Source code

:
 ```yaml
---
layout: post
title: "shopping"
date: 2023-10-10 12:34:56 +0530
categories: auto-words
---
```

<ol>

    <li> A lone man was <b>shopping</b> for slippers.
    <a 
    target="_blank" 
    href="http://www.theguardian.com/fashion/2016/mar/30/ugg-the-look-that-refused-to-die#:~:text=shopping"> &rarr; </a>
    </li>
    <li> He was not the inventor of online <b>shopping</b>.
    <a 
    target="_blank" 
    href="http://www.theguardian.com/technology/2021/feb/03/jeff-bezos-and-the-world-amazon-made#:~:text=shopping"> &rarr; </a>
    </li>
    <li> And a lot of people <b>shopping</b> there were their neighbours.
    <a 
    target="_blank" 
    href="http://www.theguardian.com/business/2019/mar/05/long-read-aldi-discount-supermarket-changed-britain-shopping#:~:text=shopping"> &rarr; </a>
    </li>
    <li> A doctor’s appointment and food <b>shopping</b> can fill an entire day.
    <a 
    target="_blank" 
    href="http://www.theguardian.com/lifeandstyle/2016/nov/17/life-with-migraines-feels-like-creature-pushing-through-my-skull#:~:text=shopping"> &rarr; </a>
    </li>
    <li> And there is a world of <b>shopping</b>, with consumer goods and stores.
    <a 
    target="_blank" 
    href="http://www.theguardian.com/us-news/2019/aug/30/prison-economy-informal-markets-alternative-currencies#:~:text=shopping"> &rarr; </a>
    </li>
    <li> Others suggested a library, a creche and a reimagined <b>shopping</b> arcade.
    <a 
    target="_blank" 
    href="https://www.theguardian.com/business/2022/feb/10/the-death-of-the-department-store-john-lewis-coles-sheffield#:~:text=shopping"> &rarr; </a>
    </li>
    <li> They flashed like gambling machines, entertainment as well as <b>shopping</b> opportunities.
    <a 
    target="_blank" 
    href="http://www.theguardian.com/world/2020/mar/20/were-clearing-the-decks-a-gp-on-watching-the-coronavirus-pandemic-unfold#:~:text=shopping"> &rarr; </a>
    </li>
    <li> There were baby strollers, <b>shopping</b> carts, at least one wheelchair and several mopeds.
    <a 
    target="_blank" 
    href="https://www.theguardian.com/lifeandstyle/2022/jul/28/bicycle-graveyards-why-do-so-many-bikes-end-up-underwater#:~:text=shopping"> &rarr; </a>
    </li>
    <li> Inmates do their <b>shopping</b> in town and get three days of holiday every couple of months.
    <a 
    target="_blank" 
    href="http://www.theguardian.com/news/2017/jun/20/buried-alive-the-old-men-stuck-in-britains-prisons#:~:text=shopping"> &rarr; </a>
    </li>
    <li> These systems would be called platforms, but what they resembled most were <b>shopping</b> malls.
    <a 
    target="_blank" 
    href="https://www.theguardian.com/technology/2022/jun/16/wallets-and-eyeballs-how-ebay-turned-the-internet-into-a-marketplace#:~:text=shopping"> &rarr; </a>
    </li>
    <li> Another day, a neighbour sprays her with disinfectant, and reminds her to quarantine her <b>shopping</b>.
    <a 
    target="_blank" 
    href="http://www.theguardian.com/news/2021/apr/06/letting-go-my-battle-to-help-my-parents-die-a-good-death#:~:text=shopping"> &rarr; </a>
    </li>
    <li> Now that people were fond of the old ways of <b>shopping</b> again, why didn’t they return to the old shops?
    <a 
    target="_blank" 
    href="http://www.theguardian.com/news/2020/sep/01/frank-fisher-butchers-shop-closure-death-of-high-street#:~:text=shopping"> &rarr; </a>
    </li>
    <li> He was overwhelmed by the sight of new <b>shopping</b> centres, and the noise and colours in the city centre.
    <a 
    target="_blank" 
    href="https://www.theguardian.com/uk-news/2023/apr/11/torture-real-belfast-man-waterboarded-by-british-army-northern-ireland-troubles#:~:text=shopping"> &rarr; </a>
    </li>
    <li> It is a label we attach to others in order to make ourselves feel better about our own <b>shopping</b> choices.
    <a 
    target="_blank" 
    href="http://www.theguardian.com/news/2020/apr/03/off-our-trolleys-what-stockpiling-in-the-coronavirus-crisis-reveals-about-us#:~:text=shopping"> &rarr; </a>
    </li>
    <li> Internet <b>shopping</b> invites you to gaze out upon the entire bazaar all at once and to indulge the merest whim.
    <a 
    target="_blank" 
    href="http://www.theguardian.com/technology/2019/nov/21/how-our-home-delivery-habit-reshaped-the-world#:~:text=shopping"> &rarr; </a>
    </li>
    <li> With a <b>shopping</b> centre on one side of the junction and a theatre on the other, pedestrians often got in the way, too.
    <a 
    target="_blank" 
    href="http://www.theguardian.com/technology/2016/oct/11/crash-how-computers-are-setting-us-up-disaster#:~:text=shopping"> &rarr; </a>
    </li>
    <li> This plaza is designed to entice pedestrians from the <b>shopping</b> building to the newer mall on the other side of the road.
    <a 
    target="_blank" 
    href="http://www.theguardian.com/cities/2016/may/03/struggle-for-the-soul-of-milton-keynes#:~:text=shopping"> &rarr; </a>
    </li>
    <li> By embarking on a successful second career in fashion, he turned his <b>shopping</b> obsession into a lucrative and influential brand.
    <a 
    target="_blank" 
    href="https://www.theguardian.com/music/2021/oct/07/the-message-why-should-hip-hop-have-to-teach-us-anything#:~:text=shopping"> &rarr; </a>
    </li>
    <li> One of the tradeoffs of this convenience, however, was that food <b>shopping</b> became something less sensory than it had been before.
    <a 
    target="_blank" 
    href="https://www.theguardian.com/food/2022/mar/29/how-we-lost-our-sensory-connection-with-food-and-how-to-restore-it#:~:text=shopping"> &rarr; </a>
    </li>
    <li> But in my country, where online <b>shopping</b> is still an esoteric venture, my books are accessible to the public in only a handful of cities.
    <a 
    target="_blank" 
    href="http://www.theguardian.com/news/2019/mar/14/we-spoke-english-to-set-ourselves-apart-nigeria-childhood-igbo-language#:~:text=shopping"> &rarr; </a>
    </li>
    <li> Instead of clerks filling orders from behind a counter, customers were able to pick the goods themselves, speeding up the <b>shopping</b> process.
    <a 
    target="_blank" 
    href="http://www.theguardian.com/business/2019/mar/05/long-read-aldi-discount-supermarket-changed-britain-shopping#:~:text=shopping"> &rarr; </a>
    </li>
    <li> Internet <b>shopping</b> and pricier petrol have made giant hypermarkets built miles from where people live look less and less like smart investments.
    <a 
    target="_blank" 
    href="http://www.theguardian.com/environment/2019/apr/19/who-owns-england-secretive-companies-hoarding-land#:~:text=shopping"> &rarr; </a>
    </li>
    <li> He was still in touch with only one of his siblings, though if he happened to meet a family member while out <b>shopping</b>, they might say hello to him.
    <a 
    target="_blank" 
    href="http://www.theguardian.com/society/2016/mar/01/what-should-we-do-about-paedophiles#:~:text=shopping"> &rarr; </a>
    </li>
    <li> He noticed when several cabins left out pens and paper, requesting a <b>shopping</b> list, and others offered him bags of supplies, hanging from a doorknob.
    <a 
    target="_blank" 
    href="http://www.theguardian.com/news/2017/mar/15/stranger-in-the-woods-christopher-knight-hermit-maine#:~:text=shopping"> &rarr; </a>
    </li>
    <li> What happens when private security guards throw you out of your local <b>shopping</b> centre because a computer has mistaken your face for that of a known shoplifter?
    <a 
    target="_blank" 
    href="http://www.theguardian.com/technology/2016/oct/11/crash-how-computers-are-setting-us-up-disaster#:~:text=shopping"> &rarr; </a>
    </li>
━━━
**Work required:**
Copy the listing above out again in its entirety, exactly as written.

**Finished task:**
Source code

:
 ```yaml
---
layout: post
title: "shopping"
date: 2023-10-10 12:34:56 +0530
categories: auto-words
---
```

<ol>

    <li> A lone man was <b>shopping</b> for slippers.
    <a 
    target="_blank" 
    href="http://www.theguardian.com/fashion/2016/mar/30/ugg-the-look-that-refused-to-die#:~:text=shopping"> &rarr; </a>
    </li>
    <li> He was not the inventor of online <b>shopping</b>.
    <a 
    target="_blank" 
    href="http://www.theguardian.com/technology/2021/feb/03/jeff-bezos-and-the-world-amazon-made#:~:text=shopping"> &rarr; </a>
    </li>
    <li> And a lot of people <b>shopping</b> there were their neighbours.
    <a 
    target="_blank" 
    href="http://www.theguardian.com/business/2019/mar/05/long-read-aldi-discount-supermarket-changed-britain-shopping#:~:text=shopping"> &rarr; </a>
    </li>
    <li> A doctor’s appointment and food <b>shopping</b> can fill an entire day.
    <a 
    target="_blank" 
    href="http://www.theguardian.com/lifeandstyle/2016/nov/17/life-with-migraines-feels-like-creature-pushing-through-my-skull#:~:text=shopping"> &rarr; </a>
    </li>
    <li> And there is a world of <b>shopping</b>, with consumer goods and stores.
    <a 
    target="_blank" 
    href="http://www.theguardian.com/us-news/2019/aug/30/prison-economy-informal-markets-alternative-currencies#:~:text=shopping"> &rarr; </a>
    </li>
    <li> Others suggested a library, a creche and a reimagined <b>shopping</b> arcade.
    <a 
    target="_blank" 
    href="https://www.theguardian.com/business/2022/feb/10/the-death-of-the-department-store-john-lewis-coles-sheffield#:~:text=shopping"> &rarr; </a>
    </li>
    <li> They flashed like gambling machines, entertainment as well as <b>shopping</b> opportunities.
    <a 
    target="_blank" 
    href="http://www.theguardian.com/world/2020/mar/20/were-clearing-the-decks-a-gp-on-watching-the-coronavirus-pandemic-unfold#:~:text=shopping"> &rarr; </a>
    </li>
    <li> There were baby strollers, <b>shopping</b> carts, at least one wheelchair and several mopeds.
    <a 
    target="_blank" 
    href="https://www.theguardian.com/lifeandstyle/2022/jul/28/bicycle-graveyards-why-do-so-many-bikes-end-up-underwater#:~:text=shopping"> &rarr; </a>
    </li>
    <li> Inmates do their <b>shopping</b> in town and get three days of holiday every couple of months.
    <a 
    target="_blank" 
    href="http://www.theguardian.com/news/2017/jun/20/buried-alive-the-old-men-stuck-in-britains-prisons#:~:text=shopping"> &rarr; </a>
    </li>
    <li> These systems would be called platforms, but what they resembled most were <b>shopping</b> malls.
    <a 
    target="_blank" 
    href="https://www.theguardian.com/technology/2022/jun/16/wallets-and-eyeballs-how-ebay-turned-the-internet-into-a-marketplace#:~:text=shopping"> &rarr; </a>
    </li>
    <li> Another day, a neighbour sprays her with disinfectant, and reminds her to quarantine her <b>shopping</b>.
    <a 
    target="_blank" 
    href="http://www.theguardian.com/news/2021/apr/06/letting-go-my-battle-to-help-my-parents-die-a-good-death#:~:text=shopping"> &rarr; </a>
    </li>
    <li> Now that people were fond of the old ways of <b>shopping</b> again, why didn’t they return to the old shops?
    <a 
    target="_blank" 
    href="http://www.theguardian.com/news/2020/sep/01/frank-fisher-butchers-shop-closure-death-of-high-street#:~:text=shopping"> &rarr; </a>
    </li>
    <li> He was overwhelmed by the sight of new <b>shopping</b> centres, and the noise and colours in the city centre.
    <a 
    target="_blank" 
    href="https://www.theguardian.com/uk-news/2023/apr/11/torture-real-belfast-man-waterboarded-by-british-army-northern-ireland-troubles#:~:text=shopping"> &rarr; </a>
    </li>
    <li> It is a label we attach to others in order to make ourselves feel better about our own <b>shopping</b> choices.
    <a 
    target="_blank" 
    href="http://www.theguardian.com/news/2020/apr/03/off-our-trolleys-what-stockpiling-in-the-coronavirus-crisis-reveals-about-us#:~:text=shopping"> &rarr; </a>
    </li>
    <li> Internet <b>shopping</b> invites you to gaze out upon the entire bazaar all at once and to indulge the merest whim.
    <a 
    target="_blank" 
    href="http://www.theguardian.com/technology/2019/nov/21/how-our-home-delivery-habit-reshaped-the-world#:~:text=shopping"> &rarr; </a>
    </li>
    <li> With a <b>shopping</b> centre on one side of the junction and a theatre on the other, pedestrians often got in the way, too.
    <a 
    target="_blank" 
    href="http://www.theguardian.com/technology/2016/oct/11/crash-how-computers-are-setting-us-up-disaster#:~:text=shopping"> &rarr; </a>
    </li>
    <li> This plaza is designed to entice pedestrians from the <b>shopping</b> building to the newer mall on the other side of the road.
    <a 
    target="_blank" 
    href="http://www.theguardian.com/cities/2016/may/03/struggle-for-the-soul-of-milton-keynes#:~:text=shopping"> &rarr; </a>
    </li>
    <li> By embarking on a successful second career in fashion, he turned his <b>shopping</b> obsession into a lucrative and influential brand.
    <a 
    target="_blank" 
    href="https://www.theguardian.com/music/2021/oct/07/the-message-why-should-hip-hop-have-to-teach-us-anything#:~:text=shopping"> &rarr; </a>
    </li>
    <li> One of the tradeoffs of this convenience, however, was that food <b>shopping</b> became something less sensory than it had been before.
    <a 
    target="_blank" 
    href="https://www.theguardian.com/food/2022/mar/29/how-we-lost-our-sensory-connection-with-food-and-how-to-restore-it#:~:text=shopping"> &rarr; </a>
    </li>
    <li> But in my country, where online <b>shopping</b> is still an esoteric venture, my books are accessible to the public in only a handful of cities.
    <a 
    target="_blank" 
    href="http://www.theguardian.com/news/2019/mar/14/we-spoke-english-to-set-ourselves-apart-nigeria-childhood-igbo-language#:~:text=shopping"> &rarr; </a>
    </li>
    <li> Instead of clerks filling orders from behind a counter, customers were able to pick the goods themselves, speeding up the <b>shopping</b> process.
    <a 
    target="_blank" 
    href="http://www.theguardian.com/business/2019/mar/05/long-read-aldi-discount-supermarket-changed-britain-shopping#:~:text=shopping"> &rarr; </a>
    </li>
    <li> Internet <b>shopping</b> and pricier petrol have made giant hypermarkets built miles from where people live look less and less like smart investments.
    <a 
    target="_blank" 
    href="http://www.theguardian.com/environment/2019/apr/19/who-owns-england-secretive-companies-hoarding-land#:~:text=shopping"> &rarr; </a>
    </li>
    <li> He was still in touch with only one of his siblings, though if he happened to meet a family member while out <b>shopping</b>, they might say hello to him.
    <a 
    target="_blank" 
    href="http://www.theguardian.com/society/2016/mar/01/what-should-we-do-about-paedophiles#:~:text=shopping"> &rarr; </a>
    </li>
    <li> He noticed when several cabins left out pens and paper, requesting a <b>shopping</b> list, and others offered him bags of supplies, hanging from a doorknob.
    <a 
    target="_blank" 
    href="http://www.theguardian.com/news/2017/mar/15/stranger-in-the-woods-christopher-knight-hermit-maine#:~:text=shopping"> &rarr; </a>
    </li>
    <li> What happens when private security guards throw you out of your local <b>shopping</b> centre because a computer has mistaken your face for that of a known shoplifter?
    <a 
    target="_blank" 
    href="http://www.theguardian.com/technology/2016/oct/11/crash-how-computers-are-setting-us-up-disaster#:~:text=shopping"> &rarr; </a>
    </li>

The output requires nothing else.